Korkma susuz bırakacak değilim,
Kalbimde açtığın kuyudan çıkan,
Söz yaşlarıyla sularım onları!
Yeşertir elbet her ne kadar,
Yaşarmasa da yüreğin!
****************************
Uzar endişesi aşkın, geceden tâ fecre,
Batar, bahtımın karasına çarpan aşk gemileri!

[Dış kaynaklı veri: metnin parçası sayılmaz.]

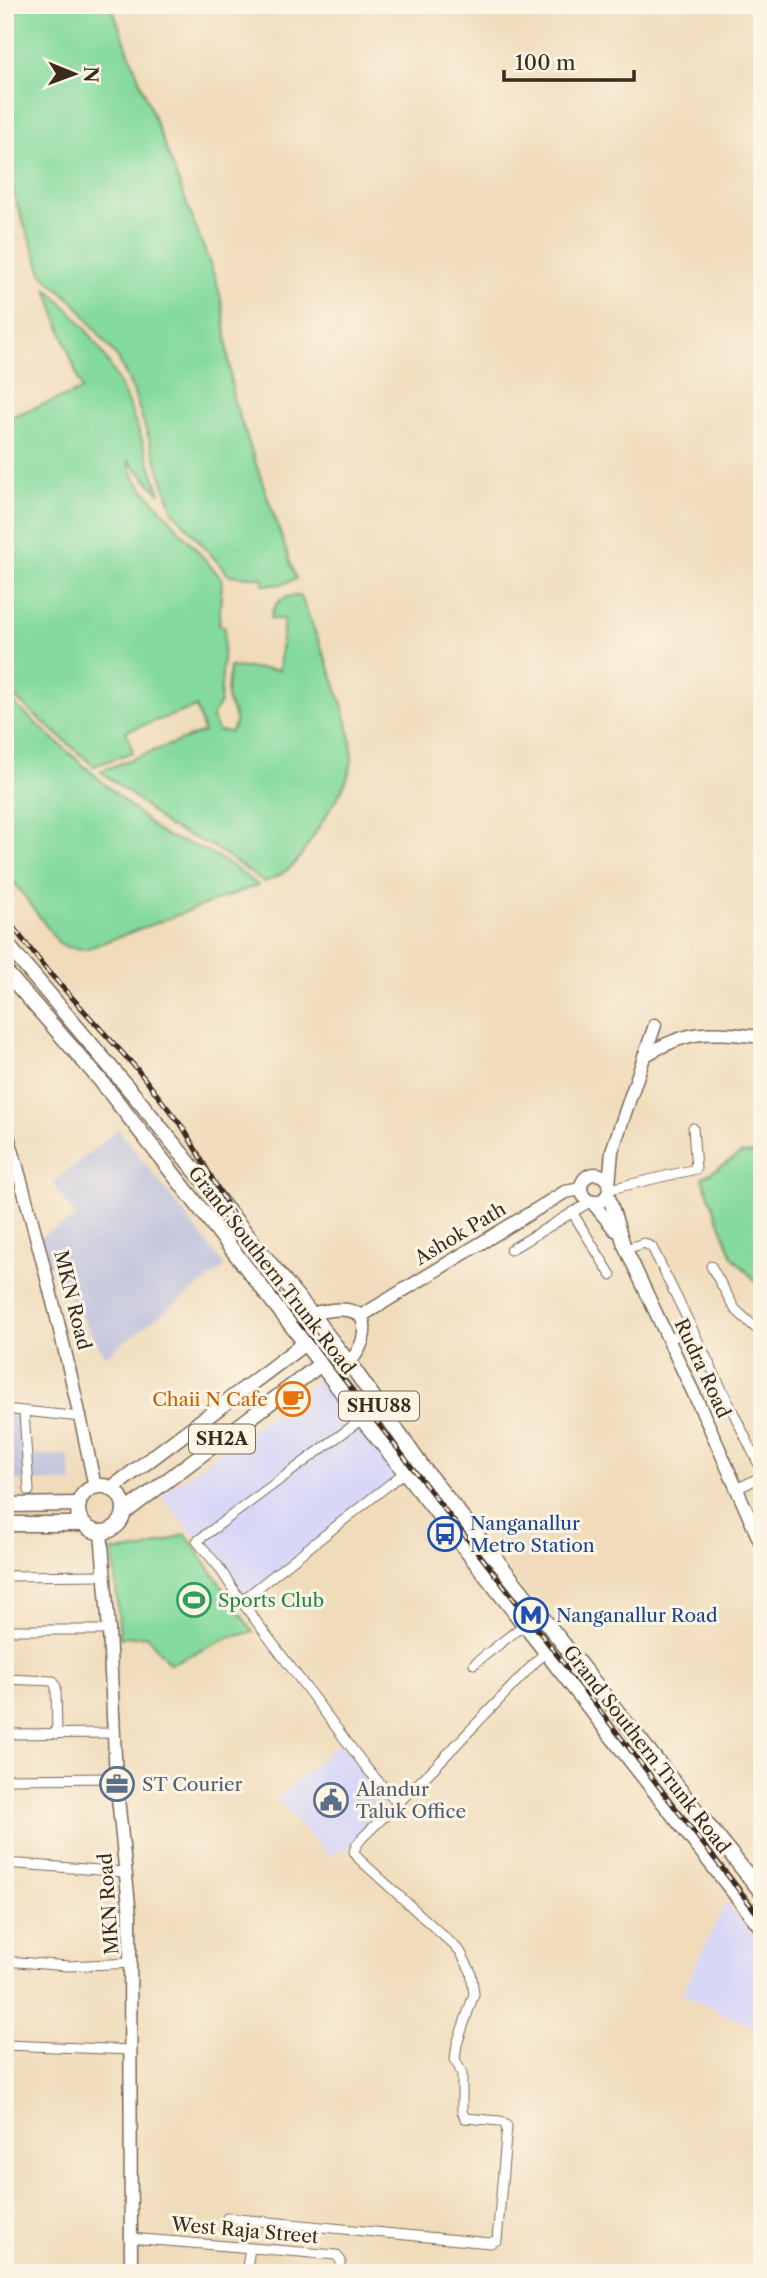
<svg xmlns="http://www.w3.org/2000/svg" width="767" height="2278" font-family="'Libre Caslon Text',serif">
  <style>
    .built { fill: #d8d7f8 }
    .industrial { fill: #bfc2dd }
    .green { fill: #84da9e; stroke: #60825e; stroke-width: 2 }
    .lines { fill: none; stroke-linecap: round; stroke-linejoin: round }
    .street-casing { stroke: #7a6855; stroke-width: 11 }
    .secondary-casing { stroke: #7a6855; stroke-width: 15 }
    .primary-casing { stroke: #7a6855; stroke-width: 17 }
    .street { stroke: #fff; stroke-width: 9 }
    .secondary { stroke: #fff; stroke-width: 12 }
    .primary { stroke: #fff; stroke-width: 14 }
    .rail-casing { stroke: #3b2a1e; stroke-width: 5 }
    .rail { stroke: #fcf5e5; stroke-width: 2.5; stroke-dasharray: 8; stroke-linecap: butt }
    .labels { text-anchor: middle; stroke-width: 6; stroke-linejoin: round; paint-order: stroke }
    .shield { fill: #fcf5e5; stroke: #75675a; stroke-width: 2 }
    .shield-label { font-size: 18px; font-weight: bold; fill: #3b2a1e }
    .street-label { font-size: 19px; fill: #3b2a1e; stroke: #fcf5e5 }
    .food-label { font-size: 19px; fill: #c56008; stroke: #fcf5e5; text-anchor: end }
    .transit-label { font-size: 19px; fill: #164399; stroke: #fcf5e5; text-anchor: start }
    .leisure-label { font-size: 19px; fill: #27864d; stroke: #fcf5e5; text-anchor: start }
    .service-label { font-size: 19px; fill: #4e5e75; stroke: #fcf5e5; text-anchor: start }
  </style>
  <rect width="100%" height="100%" fill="#fcf5e5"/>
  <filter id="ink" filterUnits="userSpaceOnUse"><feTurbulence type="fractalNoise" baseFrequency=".0143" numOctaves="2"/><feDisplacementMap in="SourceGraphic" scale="14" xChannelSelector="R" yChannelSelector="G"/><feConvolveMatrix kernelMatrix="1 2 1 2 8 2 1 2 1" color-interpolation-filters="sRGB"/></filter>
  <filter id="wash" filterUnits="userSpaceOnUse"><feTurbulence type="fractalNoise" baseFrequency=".00686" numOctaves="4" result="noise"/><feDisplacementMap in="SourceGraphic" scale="28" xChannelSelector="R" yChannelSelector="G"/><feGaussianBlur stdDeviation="1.57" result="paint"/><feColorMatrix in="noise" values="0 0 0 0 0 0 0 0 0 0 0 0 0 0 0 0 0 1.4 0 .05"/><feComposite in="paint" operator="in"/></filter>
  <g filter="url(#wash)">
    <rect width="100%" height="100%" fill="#f0dcbb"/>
    <g class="built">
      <polygon points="323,1381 398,1477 246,1597 161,1495 316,1382"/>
      <polygon points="340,1742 386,1802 346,1850 328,1855 276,1798"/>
      <polygon points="726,1902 762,1948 762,2031 682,1994"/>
    </g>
    <g class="industrial">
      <polygon points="118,1129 225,1267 105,1356 46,1258 39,1237 76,1218 53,1183"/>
      <polygon points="5,1413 22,1415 26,1456 68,1455 72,1482 5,1480"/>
    </g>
    <g class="green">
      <polygon points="5,5 111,5 217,283 223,309 233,398 296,579 282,584 263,585 263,578 229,575 173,511 133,390 119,360 75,303 43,275 5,172"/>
      <path d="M47,289C113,344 134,415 160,494L128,460L134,478L222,579L219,625L225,627L220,702L212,717L218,731L230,732C241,720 232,713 228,702C225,693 229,677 230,667L279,670L284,620L271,618C273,602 286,593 301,597C315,634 359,730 351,765C347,787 330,808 319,827C302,854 296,871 264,882L212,846L167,826L138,800L100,771L204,732L196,707L126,731L133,752L94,766L5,689V419L82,390Z"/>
      <path d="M5,696L158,831C173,841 185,841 200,848C221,857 239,872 258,885L86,949L67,947L58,942L5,870Z"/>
      <polygon points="762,1153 762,1288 733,1257 702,1178 741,1154"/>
      <polygon points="186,1534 253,1632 231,1637 170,1664 147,1636 120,1638 113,1551 141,1550"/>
    </g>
  </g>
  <g filter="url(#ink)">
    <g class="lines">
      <g class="street-casing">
        <g id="street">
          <polyline points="610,1189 696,1169 693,1128"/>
          <polyline points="572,1212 611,1275"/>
          <polyline points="626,1249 644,1243 652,1247 762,1471"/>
          <polyline points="510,1250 590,1202"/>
          <polyline points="711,1266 735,1309 762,1334"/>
          <polyline points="668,1340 692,1329"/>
          <polyline points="5,1409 81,1417"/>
          <polyline points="24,1412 29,1491"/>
          <polyline points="362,1419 197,1541 218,1566 241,1601 368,1770 398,1803"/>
          <polyline points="737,1489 762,1476"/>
          <polyline points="5,1576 105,1575"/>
          <polyline points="241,1601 405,1472"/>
          <polyline points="5,1630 109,1630"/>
          <polyline points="474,1664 525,1624"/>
          <polyline points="5,1679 53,1681 56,1687 57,1734"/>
          <polyline points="5,1734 114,1733"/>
          <polyline points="5,1779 116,1778"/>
          <polyline points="5,1863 125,1872"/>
          <polyline points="5,1961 68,1966 132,1963"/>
          <polyline points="5,2045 131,2050"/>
          <polyline points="227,2218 490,2243 497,2240 507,2126 500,2121 465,2118 462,2111 462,2074 455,2059 457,2044 474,1994 471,1972 460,1951 359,1859 354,1852 356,1846 362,1838 434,1768 546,1651"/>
          <polyline points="130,2238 336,2255 341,2261 341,2273"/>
          <polyline points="246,2273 250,2249"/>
        </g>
      </g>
      <g class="secondary-casing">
        <g id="secondary">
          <path d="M644,1056C691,1028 710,1032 762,1037"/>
          <path d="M5,1125C40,1245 70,1364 95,1487"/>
          <circle cx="595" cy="1188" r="14"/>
          <polyline points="609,1185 612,1151 655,1025"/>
          <polyline points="608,1194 624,1245 709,1426 762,1546"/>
          <polyline points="592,1202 615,1230"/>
          <path d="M311,1314C331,1309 368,1302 364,1333C363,1345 357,1354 349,1363"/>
          <polyline points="361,1316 565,1192 581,1189"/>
          <polyline points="101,1532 109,1630 116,1778 130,1915 131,2273"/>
        </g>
      </g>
      <g class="primary-casing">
        <g id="primary">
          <polyline points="5,942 139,1101 311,1314 355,1371 423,1468 762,1893"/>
          <polyline points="5,971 101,1081 305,1343 362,1419 405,1472 762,1928"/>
          <circle cx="101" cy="1509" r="23"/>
          <polyline points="112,1488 305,1343"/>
          <polyline points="5,1505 79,1504"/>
          <polyline points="124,1513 321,1364"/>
          <polyline points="5,1524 83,1524"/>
        </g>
      </g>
      <use href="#street" class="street"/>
      <use href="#secondary" class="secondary"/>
      <use href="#primary" class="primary"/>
      <g class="rail-casing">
        <polyline id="rail" points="5,917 46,969 137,1069 184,1129 278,1294 762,1920"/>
      </g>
      <use href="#rail" class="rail"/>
    </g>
  </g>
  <defs>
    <g id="cafe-ring" transform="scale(1.75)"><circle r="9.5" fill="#fcf5e5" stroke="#e8710a" stroke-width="1.5"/><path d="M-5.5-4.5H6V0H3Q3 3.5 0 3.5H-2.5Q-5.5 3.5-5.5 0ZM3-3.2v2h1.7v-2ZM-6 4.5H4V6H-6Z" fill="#e8710a"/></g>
    <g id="bus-ring" transform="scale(1.75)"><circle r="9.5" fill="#fcf5e5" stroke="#1a4fb4" stroke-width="1.5"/><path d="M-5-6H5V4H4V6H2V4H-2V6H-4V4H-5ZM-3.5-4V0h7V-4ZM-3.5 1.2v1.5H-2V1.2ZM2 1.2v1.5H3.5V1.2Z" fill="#1a4fb4"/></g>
    <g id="stadium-ring" transform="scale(1.75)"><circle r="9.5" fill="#fcf5e5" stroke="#2e9e5b" stroke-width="1.5"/><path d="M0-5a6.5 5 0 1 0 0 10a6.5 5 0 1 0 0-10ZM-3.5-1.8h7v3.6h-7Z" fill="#2e9e5b"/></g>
    <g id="metro-ring" transform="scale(1.75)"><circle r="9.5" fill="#fcf5e5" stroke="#1a4fb4" stroke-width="1.5"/><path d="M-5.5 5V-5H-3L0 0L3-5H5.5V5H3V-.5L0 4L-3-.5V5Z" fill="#1a4fb4"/></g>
    <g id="office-ring" transform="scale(1.75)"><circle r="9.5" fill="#fcf5e5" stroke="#5c6f8a" stroke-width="1.5"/><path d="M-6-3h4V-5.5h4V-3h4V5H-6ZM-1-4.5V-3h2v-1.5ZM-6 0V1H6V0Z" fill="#5c6f8a"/></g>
    <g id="civic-ring" transform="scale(1.75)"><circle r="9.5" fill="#fcf5e5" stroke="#5c6f8a" stroke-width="1.5"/><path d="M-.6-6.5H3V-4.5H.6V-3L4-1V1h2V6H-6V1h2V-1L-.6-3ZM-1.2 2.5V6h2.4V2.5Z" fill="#5c6f8a"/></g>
  </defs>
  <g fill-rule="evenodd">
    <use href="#cafe-ring" x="293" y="1399"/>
    <use href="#bus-ring" x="445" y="1534"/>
    <use href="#stadium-ring" x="194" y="1600"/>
    <use href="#metro-ring" x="531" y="1615"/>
    <use href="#office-ring" x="117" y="1784"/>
    <use href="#civic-ring" x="331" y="1800"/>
  </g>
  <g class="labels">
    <g class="shield">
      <rect x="339" y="1391.5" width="80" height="29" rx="5"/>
      <rect x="189" y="1424.5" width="66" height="29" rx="5"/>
    </g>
    <g class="shield-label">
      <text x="379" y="1412">SHU88</text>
      <text x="222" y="1445">SH2A</text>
    </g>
    <g class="street-label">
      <text transform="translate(460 1233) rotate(-31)" y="7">Ashok Path</text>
      <text transform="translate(272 1270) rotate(52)" y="7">Grand Southern Trunk Road</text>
      <text transform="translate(73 1300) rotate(76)" y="7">MKN Road</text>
      <text transform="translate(703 1368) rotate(65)" y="7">Rudra Road</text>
      <text transform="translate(647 1749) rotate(52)" y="7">Grand Southern Trunk Road</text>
      <text transform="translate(108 1904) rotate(-94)" y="7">MKN Road</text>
      <text transform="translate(245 2230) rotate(5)" y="7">West Raja Street</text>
    </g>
    <g class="food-label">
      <text x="268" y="1406">Chaii N Cafe</text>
    </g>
    <g class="transit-label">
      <text x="470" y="1530">Nanganallur<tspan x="470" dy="22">Metro Station</tspan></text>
      <text x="556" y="1622">Nanganallur Road</text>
    </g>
    <g class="leisure-label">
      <text x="218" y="1607">Sports Club</text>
    </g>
    <g class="service-label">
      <text x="142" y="1791">ST Courier</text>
      <text x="356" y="1796">Alandur<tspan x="356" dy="22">Taluk Office</tspan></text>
    </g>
  </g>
  <rect width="767" height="2278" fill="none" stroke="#fcf5e5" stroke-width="28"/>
  <g transform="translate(74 74) rotate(91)" stroke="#fcf5e5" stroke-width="5" paint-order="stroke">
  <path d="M0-5L12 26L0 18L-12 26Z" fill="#3b2a1e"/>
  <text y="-10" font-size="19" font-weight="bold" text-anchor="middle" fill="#3b2a1e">N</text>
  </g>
  <path d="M504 70v10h130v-10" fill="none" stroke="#3b2a1e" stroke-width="3.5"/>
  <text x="515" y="70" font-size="21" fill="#3b2a1e" stroke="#fcf5e5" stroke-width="5" paint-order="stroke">100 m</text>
</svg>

Zifiri karanlığında gözlerinin,
Aydınlatır ıslak karanlıkları,
Suya düşmüş gölgen!
Salıp üzerime hicran korsanlarını,
Düşünürsün öldürmek için beni,
Vazgeçme ne olur bu fikrinden,
Bir ömür düşünürken ben seni,
Bir kez olsun düştüm aklına,
Bırak ben düşeyim toprağa,
Ama düşürme aklından,
“Kastetmeyi” canıma!
Elbet anlar okuyucusu şiirlerimin,
Bu sözlerle neler “kastettiğimi”!
*****************************
Ağ tuttu yüreğim, ruhumun mağarasında!
Hep senin için senin,
Olup aşkının örümceği,
Ördüm bu kalbimi, ilmek ilmek imgelerle,
Girmesin senden başkası.
Çıkma kal, beslerim seni şiirlerle.
Terk edilmiş virane sansınlar bu kalbi,
Bilmezler ki gömülüdür hazineler,
Yıkık harap yerlerde!
Olmasaydı öyle hiç,
Saklanır mıydı son peygamber
Örümcek ağlarının ardından,
Korunması için, nice Ebu Cehillerden!
Senin için hep senin,
Seni bekler “ağlarım,”
Yapışır”sana ağlarım!”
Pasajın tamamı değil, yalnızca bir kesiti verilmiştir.